▸ **Exercise prompt**:
Copy the records below verbatim, from the line containing "Can you tell" through the line containing "384.4], [0, 0, 1]] dist [0.000709, -0.000001]", both lines included.

>>>>

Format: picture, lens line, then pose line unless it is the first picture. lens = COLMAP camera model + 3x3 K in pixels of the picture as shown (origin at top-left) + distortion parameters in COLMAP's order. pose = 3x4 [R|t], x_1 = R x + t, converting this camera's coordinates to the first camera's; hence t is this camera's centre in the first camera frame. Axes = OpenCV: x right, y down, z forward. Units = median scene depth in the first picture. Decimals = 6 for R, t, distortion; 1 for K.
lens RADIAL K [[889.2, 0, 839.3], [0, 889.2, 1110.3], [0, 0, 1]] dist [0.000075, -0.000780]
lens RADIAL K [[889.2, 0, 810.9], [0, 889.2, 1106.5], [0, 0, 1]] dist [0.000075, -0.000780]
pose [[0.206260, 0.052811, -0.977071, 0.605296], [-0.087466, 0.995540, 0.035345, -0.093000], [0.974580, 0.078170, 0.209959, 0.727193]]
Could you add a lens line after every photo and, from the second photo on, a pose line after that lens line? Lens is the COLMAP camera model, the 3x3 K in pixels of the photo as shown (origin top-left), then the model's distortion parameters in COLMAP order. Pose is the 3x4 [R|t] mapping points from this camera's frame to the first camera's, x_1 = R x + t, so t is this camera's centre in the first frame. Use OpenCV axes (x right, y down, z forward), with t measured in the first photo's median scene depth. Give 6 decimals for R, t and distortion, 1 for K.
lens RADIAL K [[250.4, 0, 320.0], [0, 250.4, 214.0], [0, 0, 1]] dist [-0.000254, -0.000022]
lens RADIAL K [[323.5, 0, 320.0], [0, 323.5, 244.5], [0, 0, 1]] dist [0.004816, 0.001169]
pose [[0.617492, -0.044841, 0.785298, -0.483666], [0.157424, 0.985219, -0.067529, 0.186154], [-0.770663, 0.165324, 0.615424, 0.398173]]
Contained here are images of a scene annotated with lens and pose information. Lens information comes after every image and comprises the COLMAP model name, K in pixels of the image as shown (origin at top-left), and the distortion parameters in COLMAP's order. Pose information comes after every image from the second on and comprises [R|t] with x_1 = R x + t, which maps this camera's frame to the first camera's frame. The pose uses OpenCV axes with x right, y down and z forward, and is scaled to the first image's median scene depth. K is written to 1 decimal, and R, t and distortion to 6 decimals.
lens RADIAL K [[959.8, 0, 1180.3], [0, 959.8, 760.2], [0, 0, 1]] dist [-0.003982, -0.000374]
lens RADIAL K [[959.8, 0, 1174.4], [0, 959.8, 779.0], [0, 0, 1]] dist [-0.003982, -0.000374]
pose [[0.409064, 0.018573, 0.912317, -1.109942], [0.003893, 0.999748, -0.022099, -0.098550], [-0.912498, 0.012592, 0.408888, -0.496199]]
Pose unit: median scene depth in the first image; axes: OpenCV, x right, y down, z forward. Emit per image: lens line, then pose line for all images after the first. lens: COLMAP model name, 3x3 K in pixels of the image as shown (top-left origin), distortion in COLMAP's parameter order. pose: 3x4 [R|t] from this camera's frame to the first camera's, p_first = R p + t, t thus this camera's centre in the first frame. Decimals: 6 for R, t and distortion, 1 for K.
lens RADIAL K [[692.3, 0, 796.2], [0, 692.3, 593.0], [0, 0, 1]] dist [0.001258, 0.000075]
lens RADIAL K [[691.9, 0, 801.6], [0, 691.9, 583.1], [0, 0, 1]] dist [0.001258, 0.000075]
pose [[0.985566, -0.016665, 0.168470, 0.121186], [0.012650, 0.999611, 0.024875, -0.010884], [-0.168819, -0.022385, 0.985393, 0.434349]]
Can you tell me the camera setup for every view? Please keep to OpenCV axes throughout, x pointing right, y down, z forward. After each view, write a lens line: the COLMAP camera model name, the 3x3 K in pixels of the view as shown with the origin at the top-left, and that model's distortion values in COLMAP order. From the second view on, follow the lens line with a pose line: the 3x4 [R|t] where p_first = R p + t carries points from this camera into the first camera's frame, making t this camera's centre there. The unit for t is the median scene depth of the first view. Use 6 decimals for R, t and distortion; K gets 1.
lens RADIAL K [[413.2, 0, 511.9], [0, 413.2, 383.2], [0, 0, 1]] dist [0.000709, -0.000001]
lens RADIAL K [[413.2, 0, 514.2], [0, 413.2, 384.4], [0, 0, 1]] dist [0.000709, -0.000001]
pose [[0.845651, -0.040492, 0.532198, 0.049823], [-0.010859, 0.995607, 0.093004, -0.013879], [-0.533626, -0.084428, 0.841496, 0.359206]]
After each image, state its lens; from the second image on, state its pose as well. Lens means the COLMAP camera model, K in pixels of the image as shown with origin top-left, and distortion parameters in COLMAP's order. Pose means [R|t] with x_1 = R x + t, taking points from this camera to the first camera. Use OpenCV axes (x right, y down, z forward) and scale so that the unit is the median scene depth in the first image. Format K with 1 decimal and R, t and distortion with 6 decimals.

<<<<

▸ **Reply to the exercise**:
Can you tell me the camera setup for every view? Please keep to OpenCV axes throughout, x pointing right, y down, z forward. After each view, write a lens line: the COLMAP camera model name, the 3x3 K in pixels of the view as shown with the origin at the top-left, and that model's distortion values in COLMAP order. From the second view on, follow the lens line with a pose line: the 3x4 [R|t] where p_first = R p + t carries points from this camera into the first camera's frame, making t this camera's centre there. The unit for t is the median scene depth of the first view. Use 6 decimals for R, t and distortion; K gets 1.
lens RADIAL K [[413.2, 0, 511.9], [0, 413.2, 383.2], [0, 0, 1]] dist [0.000709, -0.000001]
lens RADIAL K [[413.2, 0, 514.2], [0, 413.2, 384.4], [0, 0, 1]] dist [0.000709, -0.000001]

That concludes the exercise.